Laista (Λάϊστα, Lacã) is a settlement in Ioannina regional unit, Epirus, Greece. The village located in the northern part of the Zagori region.

== Name ==
In the 19th century, the scholar Ioannis Lambridis said four families from a village called Lasste transferred the name of their former place of residence to Laista. Lambridis wrote that Laista was the oldest name of the village, which was also known as Lakka.
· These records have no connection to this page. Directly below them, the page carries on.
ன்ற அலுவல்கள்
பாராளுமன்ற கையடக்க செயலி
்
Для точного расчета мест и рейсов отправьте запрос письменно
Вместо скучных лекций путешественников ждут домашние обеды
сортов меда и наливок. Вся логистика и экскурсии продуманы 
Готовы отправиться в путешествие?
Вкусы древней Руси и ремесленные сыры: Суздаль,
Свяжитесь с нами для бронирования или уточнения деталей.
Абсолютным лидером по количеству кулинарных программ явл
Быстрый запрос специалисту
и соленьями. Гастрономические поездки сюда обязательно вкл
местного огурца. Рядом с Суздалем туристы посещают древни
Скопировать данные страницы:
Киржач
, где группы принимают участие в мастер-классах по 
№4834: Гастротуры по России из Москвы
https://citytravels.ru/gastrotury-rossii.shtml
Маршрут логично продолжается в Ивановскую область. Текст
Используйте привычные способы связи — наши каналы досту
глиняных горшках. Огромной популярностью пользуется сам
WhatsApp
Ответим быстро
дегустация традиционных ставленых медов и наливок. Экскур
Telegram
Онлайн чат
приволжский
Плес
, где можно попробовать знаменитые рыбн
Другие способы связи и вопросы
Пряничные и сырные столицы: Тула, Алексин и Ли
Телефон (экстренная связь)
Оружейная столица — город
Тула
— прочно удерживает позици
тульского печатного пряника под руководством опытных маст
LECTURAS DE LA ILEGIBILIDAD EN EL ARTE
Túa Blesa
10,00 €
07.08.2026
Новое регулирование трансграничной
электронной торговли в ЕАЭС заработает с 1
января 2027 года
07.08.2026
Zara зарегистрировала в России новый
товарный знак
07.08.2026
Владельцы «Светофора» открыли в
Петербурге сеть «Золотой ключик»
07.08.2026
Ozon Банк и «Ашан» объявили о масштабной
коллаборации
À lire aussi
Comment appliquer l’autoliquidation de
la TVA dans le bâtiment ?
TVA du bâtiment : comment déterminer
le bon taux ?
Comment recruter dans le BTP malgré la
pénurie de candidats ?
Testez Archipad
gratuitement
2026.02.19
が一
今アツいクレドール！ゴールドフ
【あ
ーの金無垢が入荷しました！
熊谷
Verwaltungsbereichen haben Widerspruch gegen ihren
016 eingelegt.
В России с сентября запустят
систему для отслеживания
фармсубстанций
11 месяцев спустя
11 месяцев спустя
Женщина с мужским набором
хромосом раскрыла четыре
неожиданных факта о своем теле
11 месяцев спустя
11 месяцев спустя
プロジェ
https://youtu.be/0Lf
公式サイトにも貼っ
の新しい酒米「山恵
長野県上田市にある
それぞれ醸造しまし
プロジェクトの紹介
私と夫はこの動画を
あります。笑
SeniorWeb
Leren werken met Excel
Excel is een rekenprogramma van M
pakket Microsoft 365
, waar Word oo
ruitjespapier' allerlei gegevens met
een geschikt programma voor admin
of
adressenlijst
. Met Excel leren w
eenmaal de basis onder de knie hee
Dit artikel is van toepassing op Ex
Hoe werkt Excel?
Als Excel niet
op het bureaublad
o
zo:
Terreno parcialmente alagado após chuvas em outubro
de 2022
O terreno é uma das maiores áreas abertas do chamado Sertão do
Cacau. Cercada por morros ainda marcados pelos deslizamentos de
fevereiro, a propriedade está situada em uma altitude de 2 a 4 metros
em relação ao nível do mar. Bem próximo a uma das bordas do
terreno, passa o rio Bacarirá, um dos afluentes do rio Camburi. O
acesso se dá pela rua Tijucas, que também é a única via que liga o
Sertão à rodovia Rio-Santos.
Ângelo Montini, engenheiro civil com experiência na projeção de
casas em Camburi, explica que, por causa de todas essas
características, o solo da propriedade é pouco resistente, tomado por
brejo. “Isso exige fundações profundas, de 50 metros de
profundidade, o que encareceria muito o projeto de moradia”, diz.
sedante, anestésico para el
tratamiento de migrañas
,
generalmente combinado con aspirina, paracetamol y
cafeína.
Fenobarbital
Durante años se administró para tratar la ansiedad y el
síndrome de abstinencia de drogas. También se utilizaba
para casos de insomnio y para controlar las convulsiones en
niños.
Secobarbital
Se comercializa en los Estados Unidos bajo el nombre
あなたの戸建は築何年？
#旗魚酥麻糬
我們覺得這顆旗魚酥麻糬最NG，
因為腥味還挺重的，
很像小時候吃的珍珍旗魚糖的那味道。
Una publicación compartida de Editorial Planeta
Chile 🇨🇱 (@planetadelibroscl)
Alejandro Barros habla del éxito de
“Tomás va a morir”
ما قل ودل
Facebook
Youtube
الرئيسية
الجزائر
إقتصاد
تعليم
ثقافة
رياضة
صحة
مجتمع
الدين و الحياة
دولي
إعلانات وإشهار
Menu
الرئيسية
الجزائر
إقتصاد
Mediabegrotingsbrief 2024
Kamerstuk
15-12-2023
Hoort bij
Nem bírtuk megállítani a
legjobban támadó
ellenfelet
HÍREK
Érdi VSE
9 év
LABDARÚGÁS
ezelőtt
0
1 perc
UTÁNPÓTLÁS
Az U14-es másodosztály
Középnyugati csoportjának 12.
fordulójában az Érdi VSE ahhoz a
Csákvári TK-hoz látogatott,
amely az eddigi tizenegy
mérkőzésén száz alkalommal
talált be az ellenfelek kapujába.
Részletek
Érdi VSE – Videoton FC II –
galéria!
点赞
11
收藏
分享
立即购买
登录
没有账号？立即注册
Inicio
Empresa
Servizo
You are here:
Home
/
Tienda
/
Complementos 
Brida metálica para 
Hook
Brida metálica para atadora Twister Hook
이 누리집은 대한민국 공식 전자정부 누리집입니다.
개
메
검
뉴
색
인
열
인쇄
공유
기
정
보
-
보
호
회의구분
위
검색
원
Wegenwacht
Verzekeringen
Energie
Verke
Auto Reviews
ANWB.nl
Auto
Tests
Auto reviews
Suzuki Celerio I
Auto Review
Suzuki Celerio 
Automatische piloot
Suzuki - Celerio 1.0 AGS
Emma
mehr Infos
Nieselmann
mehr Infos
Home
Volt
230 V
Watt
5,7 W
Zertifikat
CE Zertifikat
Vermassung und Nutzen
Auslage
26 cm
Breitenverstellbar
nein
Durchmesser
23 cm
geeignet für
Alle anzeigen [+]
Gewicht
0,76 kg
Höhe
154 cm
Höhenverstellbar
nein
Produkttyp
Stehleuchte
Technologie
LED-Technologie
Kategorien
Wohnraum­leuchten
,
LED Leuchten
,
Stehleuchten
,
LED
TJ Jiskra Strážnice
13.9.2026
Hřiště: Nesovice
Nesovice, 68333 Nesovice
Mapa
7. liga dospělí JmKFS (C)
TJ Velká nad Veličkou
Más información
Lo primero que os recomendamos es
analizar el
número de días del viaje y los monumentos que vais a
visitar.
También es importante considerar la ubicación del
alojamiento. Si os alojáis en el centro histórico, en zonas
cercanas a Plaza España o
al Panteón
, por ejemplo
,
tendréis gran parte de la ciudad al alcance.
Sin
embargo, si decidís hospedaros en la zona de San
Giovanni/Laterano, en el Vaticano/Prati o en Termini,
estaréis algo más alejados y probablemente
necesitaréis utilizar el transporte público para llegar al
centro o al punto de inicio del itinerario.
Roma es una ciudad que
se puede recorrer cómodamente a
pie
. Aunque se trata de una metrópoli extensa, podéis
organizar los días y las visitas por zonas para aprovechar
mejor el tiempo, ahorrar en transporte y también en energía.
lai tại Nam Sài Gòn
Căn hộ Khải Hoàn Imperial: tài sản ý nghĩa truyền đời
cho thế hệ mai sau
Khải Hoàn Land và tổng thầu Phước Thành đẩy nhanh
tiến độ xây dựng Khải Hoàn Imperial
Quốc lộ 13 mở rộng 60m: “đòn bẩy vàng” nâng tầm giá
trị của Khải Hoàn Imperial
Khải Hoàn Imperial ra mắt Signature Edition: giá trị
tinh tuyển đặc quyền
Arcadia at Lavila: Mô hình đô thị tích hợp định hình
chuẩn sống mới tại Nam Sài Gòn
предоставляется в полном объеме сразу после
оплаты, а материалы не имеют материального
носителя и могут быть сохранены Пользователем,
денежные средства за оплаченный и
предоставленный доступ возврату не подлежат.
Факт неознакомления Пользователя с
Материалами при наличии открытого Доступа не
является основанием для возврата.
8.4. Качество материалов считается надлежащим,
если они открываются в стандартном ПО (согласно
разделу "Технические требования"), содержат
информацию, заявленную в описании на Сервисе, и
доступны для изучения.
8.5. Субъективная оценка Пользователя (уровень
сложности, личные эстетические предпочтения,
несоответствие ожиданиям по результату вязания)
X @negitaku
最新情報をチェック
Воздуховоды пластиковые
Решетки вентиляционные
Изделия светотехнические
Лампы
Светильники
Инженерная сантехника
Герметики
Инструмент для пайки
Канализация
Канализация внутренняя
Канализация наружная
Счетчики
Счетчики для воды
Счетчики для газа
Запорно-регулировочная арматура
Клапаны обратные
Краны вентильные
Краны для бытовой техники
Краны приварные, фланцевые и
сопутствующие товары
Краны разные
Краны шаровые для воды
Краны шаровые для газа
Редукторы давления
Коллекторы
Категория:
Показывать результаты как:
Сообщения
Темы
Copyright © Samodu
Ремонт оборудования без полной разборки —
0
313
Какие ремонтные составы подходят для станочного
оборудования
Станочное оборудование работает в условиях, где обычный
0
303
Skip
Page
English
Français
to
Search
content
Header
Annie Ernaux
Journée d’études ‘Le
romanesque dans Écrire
The scholar Panagiotis Aravantinos described the toponym as Albanian. It is derived from the Albanian word lashtë meaning 'ancient, old' and the development of the sound i in the placename. The linguist Kostas Oikonomou stated the toponym recorded by Lambridis with a double s indicates an Aromanian pronunciation of š, itself from the Albanian sh.

== Demographics ==
Laista has an Aromanian population and is an Aromanian speaking village. Laista forms an Aromanian dialect cluster with the villages of Vrysochori (Lesnitsa) and Iliochori (Dobrinovo) whose spoken Aromanian differs from other Aromanian speaking villages of the wider area due to some distinct linguistic features. In the early 21st century, elderly people were bilingual in the community language and Greek, whereas younger residents under 40 might have understood the community language but did not use it. Some Sarakatsani settled in the village during the early 20th century. The Sarakatsani are Greek speakers.